Figure 5 shows the numerical evaluation of (58).

Figure 5
figure 5

Numerical evaluation of ( 58 ).

Full size image

4.1 Convergence and stability analysis

If the series (12) converges \((n=0,1,2,\ldots, n)\), where \(\Theta (x,s )\) is governed by (7), it must be the solution of equation (4). Overall, the results show that the proposed approach is unconditionally stable and convergent. The method provides a simple way to control the convergence region of the solution by introducing (11) and our approximate results agree well with exact solutions and numerical ones.

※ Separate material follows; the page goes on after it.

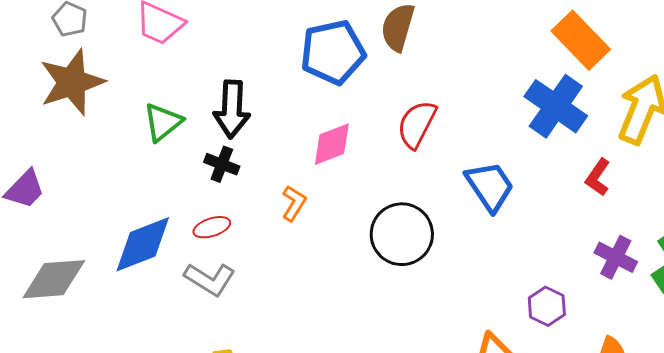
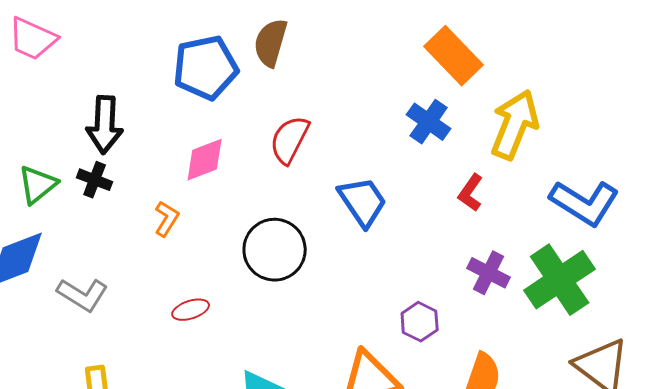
blue cross: (556, 106) -> (429, 122), size x0.7
green triangle: (163, 122) -> (38, 185), moved
red ellipse: (212, 227) -> (191, 310), moved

Madani in [53] have compared the approximate solutions obtained by means of HPTM in a wide range of the problem’s domain with those results obtained from the exact analytical solutions and the HAM. This comparison shows precise agreement between the HPTM and exact results. The HPTM solution is valid for a wide range of time and this suggests that the HPTM method can solve non-homogeneous equations with a high degree of accuracy by considering only few terms in the perturbed solution. On the other hand the relative error for the HAM is dramatically increased as the time value t increases, so the HAM solution validity range is restricted to a short region.

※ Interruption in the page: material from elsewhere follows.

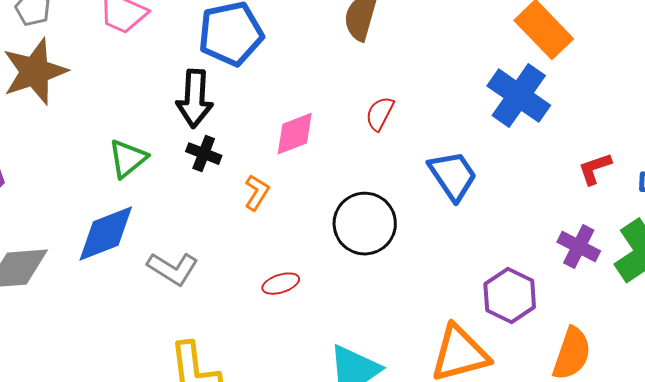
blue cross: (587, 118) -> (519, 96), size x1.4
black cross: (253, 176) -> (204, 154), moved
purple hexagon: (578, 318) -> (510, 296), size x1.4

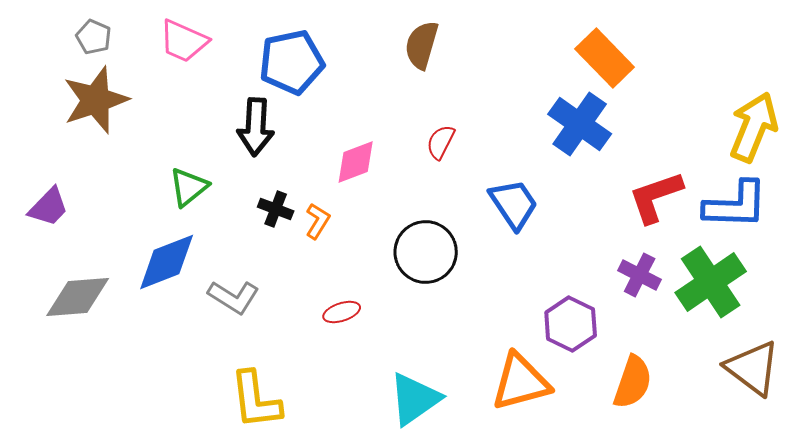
black cross: (204, 154) -> (276, 209), moved
red L-shape: (595, 169) -> (656, 197), size x1.6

Therefore the HPTM method is a powerful new method which needs less computation time and is much easier and more convenient than the HAM, because the Laplace transform allows one in many situations to overcome the deficiency mainly caused by unsatisfied boundary or initial conditions that appear in other semi-analytical methods such as HAM [53].

5 Conclusions

In this paper, the HPTM method was developed to solve fractional nonlinear differential equations using the Caputo-Fabrizio operator. With the polynomials expansion considered in the HTPM method we obtained an infinite series solution for the fractional partial differential equations. Based on the HPTM, a general scheme was developed to obtain approximate solutions of fractional equations and the solutions are given in a series form, which converges rapidly. The methodology presented has become an important mathematical tool, motivated by the potential use for physicists and engineers working in various areas of the natural sciences.

This work shows that the HPTM method is an efficient tool for solving nonlinear fractional partial differential equations considering the fractional operator of Caputo-Fabrizio type. The HPTM yields a rapidly convergent series solution by using a few iterations [53, 54]. In this paper a Mathematica program has been used for computations and programming.